Opponents of legalizing cannabis for medicinal purposes are fond of arguing that the plant must be subjected to the same standards of clinical study and FDA review as conventional medicines. What they fail to mention is that cannabis and its active components have already been subjected to a greater degree of scientific scrutiny than many FDA-approved pharmaceuticals.
According to a just-published analysis of some 200 newly FDA-approved medications, few conventional drugs are tested in multiple, large-scale clinical assessing safety and efficacy trials prior to market approval. “[A]bout a third won approval on the basis of a single clinical trial, and many other trials involved small groups of patients and shorter durations,” reports The Washington Post in its summary of the study, which appears in the January edition of The Journal of the American Medical Association. “Only about 40 percent of approvals included trials in which the new drug was compared with existing drugs on the market.”
By comparison, there exists over 20,000 published studies or reviews in the scientific literature referencing the cannabis plant and its cannabinoids, nearly half of which were published within the last five years, according to a keyword search on PubMed Central, the government repository for peer-reviewed scientific research. Of these, more than 100 are controlled clinical trials assessing the therapeutic efficacy of cannabinoids for a variety of indications.
A 2006 review of 72 of these trials, conducted between the years 1975 and 2004, identifies ten distinct pathologies for which controlled studies on cannabinoids have been published.
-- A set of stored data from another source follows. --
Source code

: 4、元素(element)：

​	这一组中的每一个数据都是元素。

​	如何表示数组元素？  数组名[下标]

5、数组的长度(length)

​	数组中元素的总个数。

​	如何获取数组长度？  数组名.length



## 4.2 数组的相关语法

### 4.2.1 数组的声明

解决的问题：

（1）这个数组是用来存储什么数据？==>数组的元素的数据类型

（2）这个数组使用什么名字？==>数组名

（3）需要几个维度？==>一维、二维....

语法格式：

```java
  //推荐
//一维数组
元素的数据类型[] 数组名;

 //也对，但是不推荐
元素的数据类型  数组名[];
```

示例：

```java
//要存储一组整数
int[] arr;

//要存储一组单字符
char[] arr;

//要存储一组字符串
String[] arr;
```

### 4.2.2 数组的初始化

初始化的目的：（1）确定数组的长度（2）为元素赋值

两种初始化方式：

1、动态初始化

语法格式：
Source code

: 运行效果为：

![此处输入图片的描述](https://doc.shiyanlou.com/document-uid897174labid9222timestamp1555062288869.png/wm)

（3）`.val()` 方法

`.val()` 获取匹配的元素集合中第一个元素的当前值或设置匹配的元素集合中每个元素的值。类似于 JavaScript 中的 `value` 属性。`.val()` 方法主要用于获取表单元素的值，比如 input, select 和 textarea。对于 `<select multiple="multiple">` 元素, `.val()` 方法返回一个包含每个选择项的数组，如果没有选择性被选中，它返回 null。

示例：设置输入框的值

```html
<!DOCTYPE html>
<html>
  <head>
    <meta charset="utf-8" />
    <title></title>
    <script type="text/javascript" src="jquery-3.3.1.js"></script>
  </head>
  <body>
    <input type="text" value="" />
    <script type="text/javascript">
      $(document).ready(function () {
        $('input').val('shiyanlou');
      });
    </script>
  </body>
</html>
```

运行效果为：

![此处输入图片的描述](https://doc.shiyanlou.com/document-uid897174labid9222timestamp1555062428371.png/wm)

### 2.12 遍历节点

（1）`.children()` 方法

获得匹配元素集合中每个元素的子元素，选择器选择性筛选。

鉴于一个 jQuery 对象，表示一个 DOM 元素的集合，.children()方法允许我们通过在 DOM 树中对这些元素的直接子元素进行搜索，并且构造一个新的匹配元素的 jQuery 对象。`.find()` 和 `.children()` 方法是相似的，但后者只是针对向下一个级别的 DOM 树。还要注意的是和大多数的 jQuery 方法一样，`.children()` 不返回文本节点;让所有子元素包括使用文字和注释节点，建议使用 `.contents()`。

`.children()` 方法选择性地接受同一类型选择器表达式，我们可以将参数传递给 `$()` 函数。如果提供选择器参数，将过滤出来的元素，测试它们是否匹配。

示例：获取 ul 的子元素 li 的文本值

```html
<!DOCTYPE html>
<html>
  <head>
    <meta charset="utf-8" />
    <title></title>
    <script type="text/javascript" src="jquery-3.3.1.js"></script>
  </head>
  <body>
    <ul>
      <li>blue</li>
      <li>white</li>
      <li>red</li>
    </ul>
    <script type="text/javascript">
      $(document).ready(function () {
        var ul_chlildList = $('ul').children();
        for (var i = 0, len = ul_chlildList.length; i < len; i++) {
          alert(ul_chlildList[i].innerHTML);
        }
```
The review concludes that these trial data “affirm that cannabinoids exhibit an interesting therapeutic potential as antiemetics, appetite stimulants in debilitating diseases (cancer and AIDS), analgesics, as well as in the treatment of multiple sclerosis, spinal cord injuries, Tourette syndrome, epilepsy and glaucoma.”
A 2010 review of 37 additional controlled trials, conducted between the years 2005 and 2009, similarly acknowledges the plant’s efficacy, finding, “Based on the clinical results, cannabinoids present an interesting therapeutic potential mainly as analgesics in chronic neuropathic pain, appetite stimulants in debilitating diseases (cancer and AIDS), as well as in the treatment of multiple sclerosis.” The review estimates that some 6,100 patients suffering from a wide range of ailments have taken part in clinical cannabis trials over the past decades – a far greater cohort of subjects than would typically participate in clinical trials for more conventional therapeutics.
Most recently, a 2012 review of more recent clinical trials conducted by the California Center for Medicinal Research, involving several hundred patients, concluded emphatically: “Recent clinical trials with smoked and vaporized marijuana, as well as other botanical extracts, indicate the likelihood that the cannabinoids can be useful in the management of neuropathic pain, spasticity due to multiple sclerosis, and possibly other indications…Based on evidence currently available the Schedule I classification is not tenable; it is not accurate that cannabis has no medical value, or that information on safety is lacking.”
The bottom line: Scientists now know more about cannabis as a medicine than regulators know about many of the FDA-approved pharmaceuticals that the plant could replace.